Another nice bit of database integration metadata that OWL can enable is the indication that a field in one database is not equivalent to a certain field in another database, but a subset of it. For example, if an international address book was incorporated into this data, we'd want to show that American zip codes are postal codes, but that all postal codes are not necessarily zip codes. This is done by making the zip code property a subset of the postal code property, much as you did with the phone properties. Then, a query against postal codes would also check zip codes, but not vice versa.
Demonstrating additional property attributes besides the inverse functional property would also be valuable. In a demo similar to this one, I added data indicating which entry represented the spouse of which other entry. With Jane Smith's entry pointing to Joe Smith as her spouse, "spouse" being defined as a symmetric property, and no home phone number or spouse listed for Joe, I could still query for his home phone number and get Jane's because I had defined a rule saying that if someone didn't have a home phone number but their spouse did, then a query for that person's home phone number should return the spouse's number. The definition of such rules are not a standard part of OWL, but Pellet supports them, and work toward a standard definition of such a rule language is underway .

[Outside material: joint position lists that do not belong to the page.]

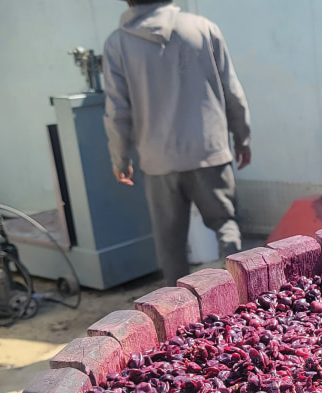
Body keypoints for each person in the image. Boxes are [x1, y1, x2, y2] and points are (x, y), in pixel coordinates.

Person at [103, 0, 251, 284]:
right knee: (226, 225)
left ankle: (177, 317)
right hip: (208, 152)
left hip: (158, 161)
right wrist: (242, 138)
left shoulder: (117, 44)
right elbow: (232, 91)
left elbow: (117, 111)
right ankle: (243, 294)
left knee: (170, 246)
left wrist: (120, 158)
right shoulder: (203, 28)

To enhance data by adding metadata to it, a full dump of the data is not very practical. Instead of dumping all of the
relational data to an RDF representation each time the database is changed in order to allow Pellet to query an
up-to-date data/metadata combination, it would be nice to translate SPARQL queries on the fly to SQL queries, letting
us issue SPARQL queries directly against the relational data. This, in fact, is what D2RQ does, but D2RQ currently
offers no way to load ontology triples into the knowledge base along with the relational data, unless you want to try
storing the OWL statements in a relational table, which could be very interesting. D2RQ isn't the only project making
such technology available, but it is free, and as more software supports SPARQL and OWL, the combination will provide
us with some great new possibilities in getting more out of our relational databases.